Measuring Compression: The Outcomes Framework
AI investments fail to get organizational traction when they're measured in the wrong units. "Our team saves 10 hours a week" is hard to act on. "We can move IND submission six weeks earlier" is a decision.
The translation stack
There are four levels of measurement, and most organizations operate at the bottom two:
Level 1 — Activity: Tasks completed, prompts run, documents generated. This is operational data. It's useful for tracking adoption, not value.
Level 2 — Efficiency: Time saved per task, reduction in revision cycles, reduction in coordination overhead. This is where most AI measurement stops. It's necessary but insufficient.
Level 3 — Capacity: What does the recovered time enable? If regulatory writers save 20 hours per week, what do they do with those 20 hours? If the answer is "more of the same," you haven't changed your outcomes. If the answer is "we can now run two submissions simultaneously," you have.
Level 4 — Outcomes: Program timeline compression, IND/NDA acceleration, earlier patient access, capital efficiency (same output with fewer resources or faster burn-through). This is where the executive conversation happens.
The biotech outcome metrics that matter
For development-stage biotechs, the metrics that move valuations and investor confidence are:
- Months to next regulatory milestone (IND, Phase 2 start, NDA submission)
- Clinical trial enrollment rate (patients per site per month)
- Regulatory approval cycle time (submission to approval)
- R&D spend per program per year relative to stage progress
- Headcount efficiency (output per FTE as programs scale)

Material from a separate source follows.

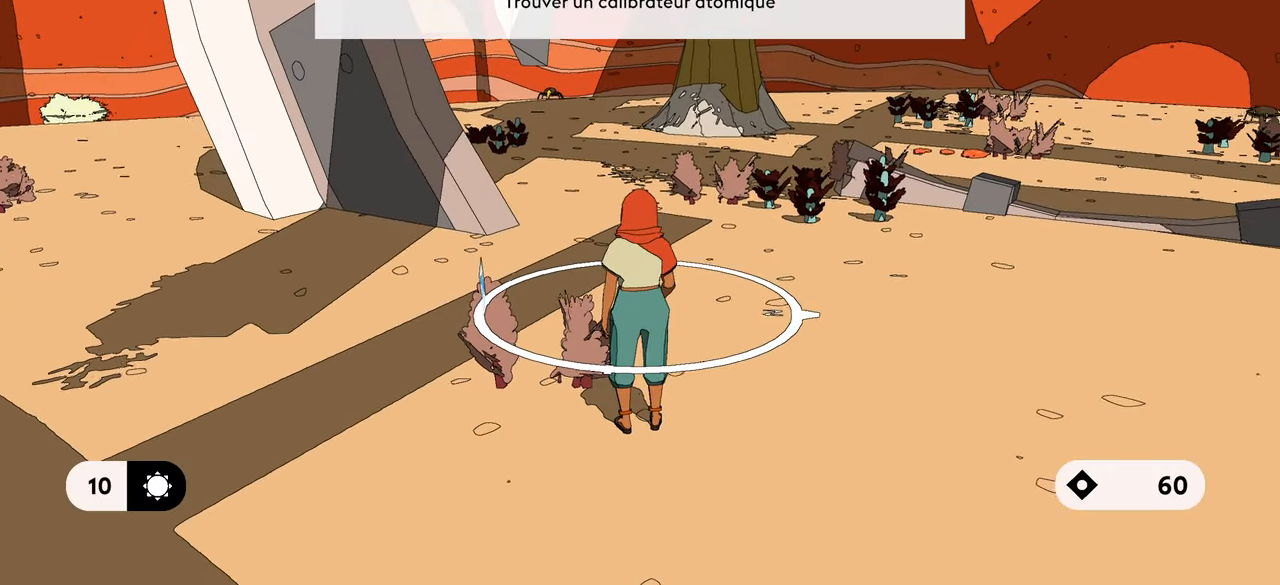
{"buttons": ["L1"], "left_stick": "center", "right_stick": "center", "events": [[100, "right_stick", "right"], [450, "right_stick", "center"]]}
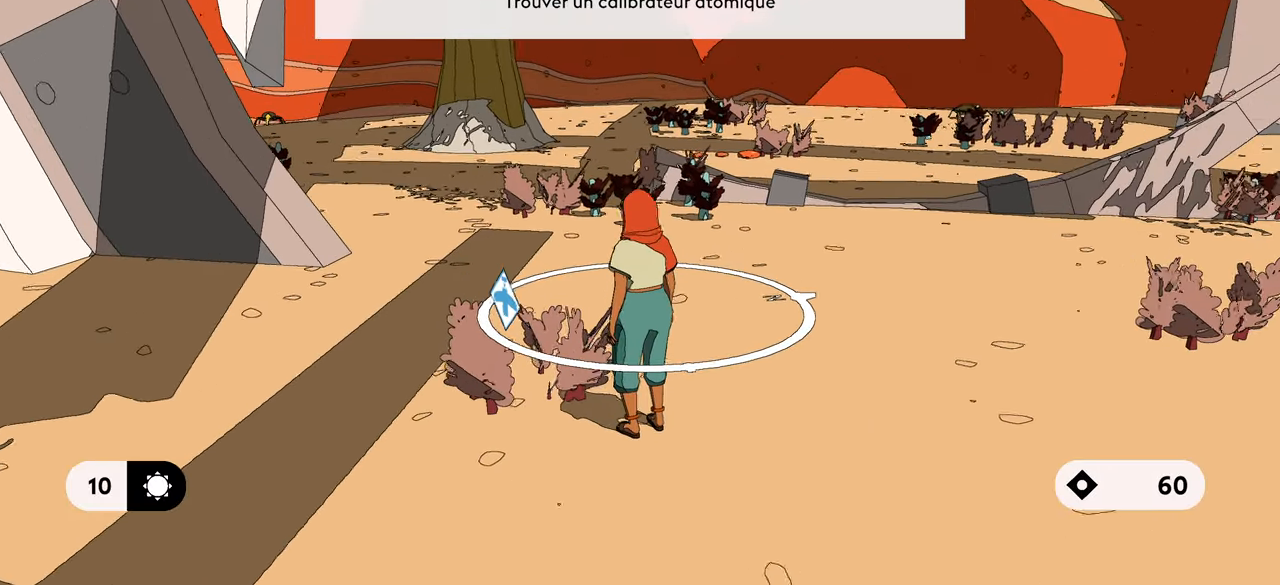
{"buttons": [], "left_stick": "center", "right_stick": "right", "events": [[384, "L1", "up"], [417, "right_stick", "right"]]}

For each of these, identify which AI use cases in your leverage map have a credible line of impact. Document the causal chain: AI use case → time saved → capacity freed → specific milestone it enables → months accelerated.
The 90-day test
The most useful measurement approach is a 90-day sprint: identify the three highest-leverage use cases, implement them, and measure outcomes (not just efficiency) at day 90. A well-designed 90-day sprint typically shows one to two weeks of critical-path acceleration per month, which compounds across a program.
That's the conversation that gets budget, headcount, and executive sponsorship.